* Problem details
Scan the entries below for the word "completed" and copy every line in which it occurs.

(Stored items from a collection)
——
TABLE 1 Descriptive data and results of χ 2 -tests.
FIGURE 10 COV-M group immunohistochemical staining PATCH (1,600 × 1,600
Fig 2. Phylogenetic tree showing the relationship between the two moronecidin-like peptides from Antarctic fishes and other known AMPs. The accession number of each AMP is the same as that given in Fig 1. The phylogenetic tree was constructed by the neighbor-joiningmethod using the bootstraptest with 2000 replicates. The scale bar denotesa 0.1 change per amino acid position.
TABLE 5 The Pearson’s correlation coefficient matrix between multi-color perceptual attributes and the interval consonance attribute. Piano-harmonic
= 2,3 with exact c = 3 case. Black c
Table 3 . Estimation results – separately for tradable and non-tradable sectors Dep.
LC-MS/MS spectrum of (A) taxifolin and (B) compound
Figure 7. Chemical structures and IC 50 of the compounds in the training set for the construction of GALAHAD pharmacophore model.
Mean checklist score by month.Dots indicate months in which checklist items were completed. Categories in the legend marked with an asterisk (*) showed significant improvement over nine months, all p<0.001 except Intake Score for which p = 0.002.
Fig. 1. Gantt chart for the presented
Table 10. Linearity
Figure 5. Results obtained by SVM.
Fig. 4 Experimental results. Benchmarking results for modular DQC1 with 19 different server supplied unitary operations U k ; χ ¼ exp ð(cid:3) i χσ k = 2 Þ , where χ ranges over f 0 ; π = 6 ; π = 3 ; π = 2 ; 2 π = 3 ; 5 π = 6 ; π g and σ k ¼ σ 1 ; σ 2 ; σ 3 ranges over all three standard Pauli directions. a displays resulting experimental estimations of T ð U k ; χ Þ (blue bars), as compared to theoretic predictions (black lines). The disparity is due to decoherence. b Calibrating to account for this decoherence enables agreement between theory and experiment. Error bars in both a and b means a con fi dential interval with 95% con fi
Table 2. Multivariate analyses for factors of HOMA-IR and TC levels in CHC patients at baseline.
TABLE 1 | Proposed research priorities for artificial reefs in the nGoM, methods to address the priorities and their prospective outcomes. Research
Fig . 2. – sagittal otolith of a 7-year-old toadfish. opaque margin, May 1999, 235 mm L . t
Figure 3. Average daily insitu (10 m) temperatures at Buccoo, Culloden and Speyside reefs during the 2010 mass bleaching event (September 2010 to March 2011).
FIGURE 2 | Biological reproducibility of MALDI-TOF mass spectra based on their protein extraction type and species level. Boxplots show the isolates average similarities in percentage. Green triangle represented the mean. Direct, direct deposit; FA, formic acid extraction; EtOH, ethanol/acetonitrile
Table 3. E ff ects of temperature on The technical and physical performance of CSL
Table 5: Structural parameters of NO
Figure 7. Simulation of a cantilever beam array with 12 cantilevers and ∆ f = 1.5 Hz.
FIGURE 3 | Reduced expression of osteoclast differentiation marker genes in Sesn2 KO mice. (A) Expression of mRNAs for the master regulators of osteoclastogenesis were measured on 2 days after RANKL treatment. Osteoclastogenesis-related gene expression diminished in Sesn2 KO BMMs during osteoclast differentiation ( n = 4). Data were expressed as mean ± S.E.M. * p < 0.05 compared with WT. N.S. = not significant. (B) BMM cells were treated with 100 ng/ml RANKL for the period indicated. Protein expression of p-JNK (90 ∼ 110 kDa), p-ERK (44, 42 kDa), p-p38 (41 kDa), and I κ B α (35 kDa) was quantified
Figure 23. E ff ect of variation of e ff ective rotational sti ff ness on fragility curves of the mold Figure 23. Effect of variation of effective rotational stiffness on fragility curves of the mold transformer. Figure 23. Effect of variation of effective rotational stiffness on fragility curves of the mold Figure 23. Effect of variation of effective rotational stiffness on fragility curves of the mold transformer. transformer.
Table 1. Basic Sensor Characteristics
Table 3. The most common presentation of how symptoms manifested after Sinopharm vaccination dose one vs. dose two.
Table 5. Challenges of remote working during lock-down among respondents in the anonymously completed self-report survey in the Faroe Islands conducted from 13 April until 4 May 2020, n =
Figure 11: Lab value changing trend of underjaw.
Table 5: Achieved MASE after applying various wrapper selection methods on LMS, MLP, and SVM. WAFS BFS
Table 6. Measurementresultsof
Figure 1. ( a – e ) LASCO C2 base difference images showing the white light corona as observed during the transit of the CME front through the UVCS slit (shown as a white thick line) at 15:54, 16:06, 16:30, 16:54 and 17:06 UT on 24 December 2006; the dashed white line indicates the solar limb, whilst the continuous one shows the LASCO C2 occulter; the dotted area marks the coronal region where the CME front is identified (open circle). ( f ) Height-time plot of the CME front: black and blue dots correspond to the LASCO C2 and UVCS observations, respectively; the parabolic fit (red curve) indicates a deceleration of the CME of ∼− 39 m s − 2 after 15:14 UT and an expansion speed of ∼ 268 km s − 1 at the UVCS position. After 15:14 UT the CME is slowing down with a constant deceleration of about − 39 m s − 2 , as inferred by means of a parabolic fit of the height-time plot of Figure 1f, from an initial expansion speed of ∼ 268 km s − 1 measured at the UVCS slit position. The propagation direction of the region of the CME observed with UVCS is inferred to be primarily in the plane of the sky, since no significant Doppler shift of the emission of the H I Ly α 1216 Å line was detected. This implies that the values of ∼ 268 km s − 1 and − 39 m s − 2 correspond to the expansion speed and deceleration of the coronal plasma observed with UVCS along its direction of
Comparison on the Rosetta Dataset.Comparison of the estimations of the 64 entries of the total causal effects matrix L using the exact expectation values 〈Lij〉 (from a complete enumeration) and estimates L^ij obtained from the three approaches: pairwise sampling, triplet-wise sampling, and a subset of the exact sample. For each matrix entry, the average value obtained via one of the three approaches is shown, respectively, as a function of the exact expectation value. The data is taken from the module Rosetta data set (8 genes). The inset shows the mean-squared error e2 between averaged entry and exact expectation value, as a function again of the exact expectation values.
——
* Response
Mean checklist score by month.Dots indicate months in which checklist items were completed. Categories in the legend marked with an asterisk (*) showed significant improvement over nine months, all p<0.001 except Intake Score for which p = 0.002.
Table 5. Challenges of remote working during lock-down among respondents in the anonymously completed self-report survey in the Faroe Islands conducted from 13 April until 4 May 2020, n =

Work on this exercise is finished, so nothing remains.